TRY IT
Report only how many lines of the entries below contain the string "Example".

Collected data

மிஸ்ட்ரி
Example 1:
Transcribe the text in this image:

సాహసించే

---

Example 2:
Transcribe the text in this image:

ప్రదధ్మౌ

---

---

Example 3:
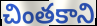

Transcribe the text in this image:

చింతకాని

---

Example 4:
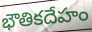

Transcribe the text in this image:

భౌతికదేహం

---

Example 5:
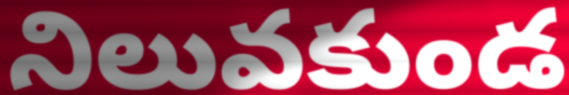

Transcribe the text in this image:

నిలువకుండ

WRITTEN REPLY
5